Benedick folded his hands under his arms.
Don’t remind me
. “Yes, he would have assumed the worst. But that does not universally indicate that he would have been wrong.”

Her mouth worked around whatever she was thinking of saying. Because it was Caitlin, he would never know how many options she chewed over and discarded before she settled. “I am sorry,” she said. “I was trying to provoke you.”

That
he could smile for. “Cheap sport,” he said. “I’d have thought such an easy opponent beneath you.”

She stood and punched him lightly on the shoulder. “I’ve got to keep in trim for the aliens. So what do we recommend to the Captain?”

The Captain, their daughter. “We’re going to have to
meet with them,” Benedick said. “Especially when we’re asking to share a planet, because I don’t think they’ll cede either of those two potentially habitable worlds to us entirely. It’s not human nature.”

“So even if they are inhumanly gracious, we’re going to have to live with them.”

“And when we do, we need to be aware of and guarded against all the possibilities for disaster.”
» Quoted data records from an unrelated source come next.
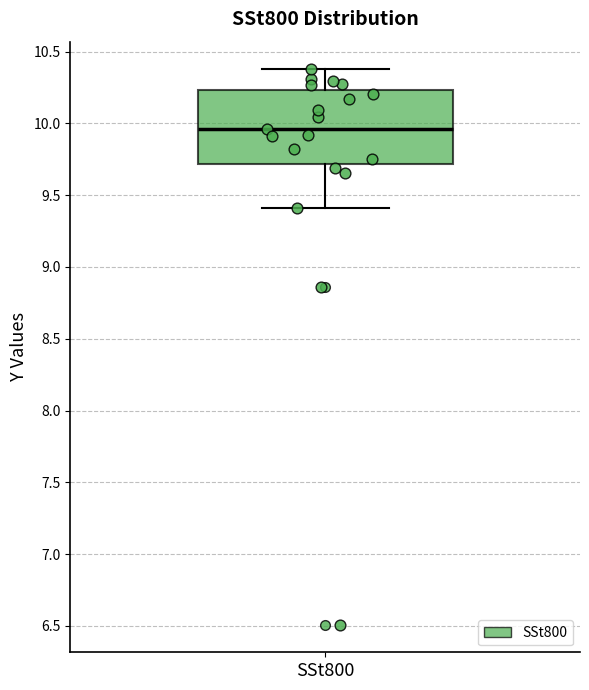

Where does the median line of the box for SSt800 sit on the y-axis? The values are not printed on the chart, so give them approximately, as read against the axis.

9.95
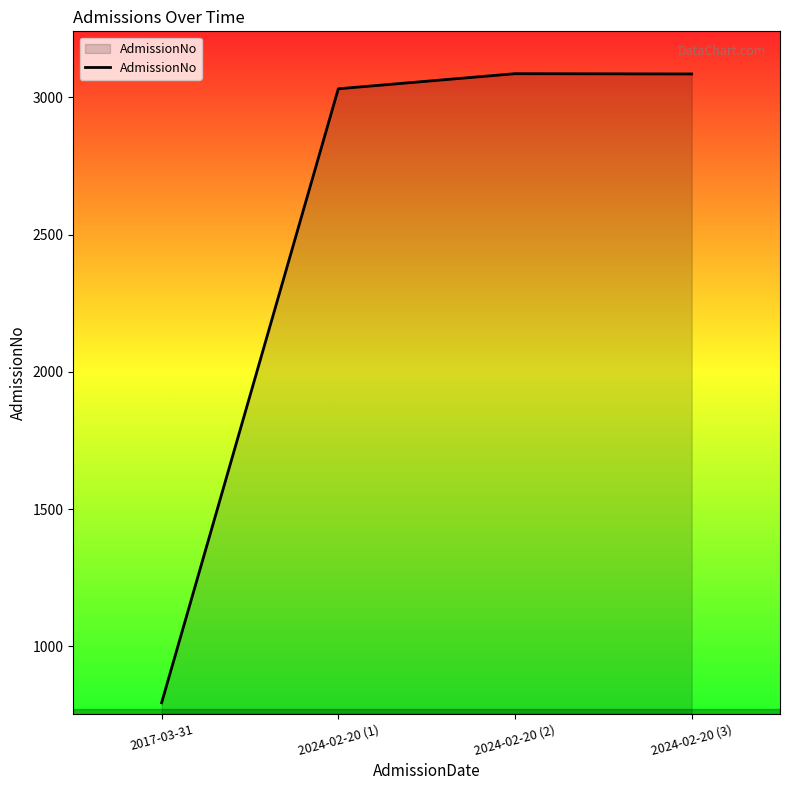

What is the maximum value shown in the chart?

3086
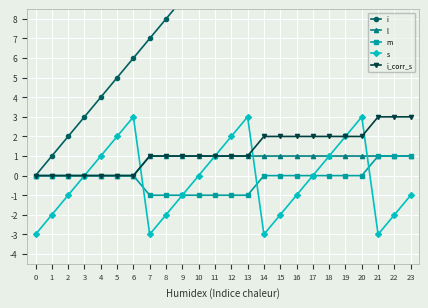

Which has a higher value, 2 or 22?

22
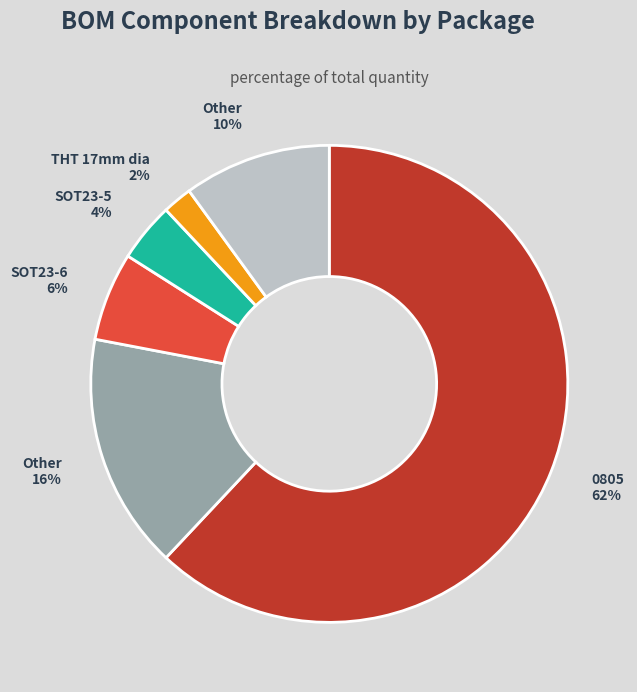

How many slices are in this pie chart?

6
Caitlin turned her head, glancing over her shoulder at the system diagrams spinning with stately indifference in the big image tank. “I hope we’re aware of that,” she said. “I hate to think we’re underselling it to ourselves.”

   Very little in the world knows more about keeping quiet than does a library.

Dust, who had been a library once, huddled in his ringspotted fur coat, paws dry-washing, all the active senses that might have told him enough about his environment to move in safety drawn inward, turned passive, locked down. He felt the new Angel all around, the web of her presence a veil made of trip wires and snares. If she found him she would eat him, as she had eaten most of him already. As she had eaten every other angel and remnants of angels she had found. If she found him, she would devour him whole. So, with perfect logic, he decided she would not find him at all.

The world had changed from what he knew. While he died, slept, and grew back from a spark, it had evolved from a hulk to a haven, from a shell to a ship.

Who had preserved the spark of him? And who had caused it to awaken here, into the helpful-animal consciousness of this furry toolkit with its deft hands and keen, twitching nose?

And who had thought that this, the eve of landfall, would be an opportune time to return him from the quiet cold of storage?

It seemed to Dust that, first, he must learn who had preserved him, and what that person or those persons intended. And then, having done that, he must decide how he was going to use those intentions to suit his own designs.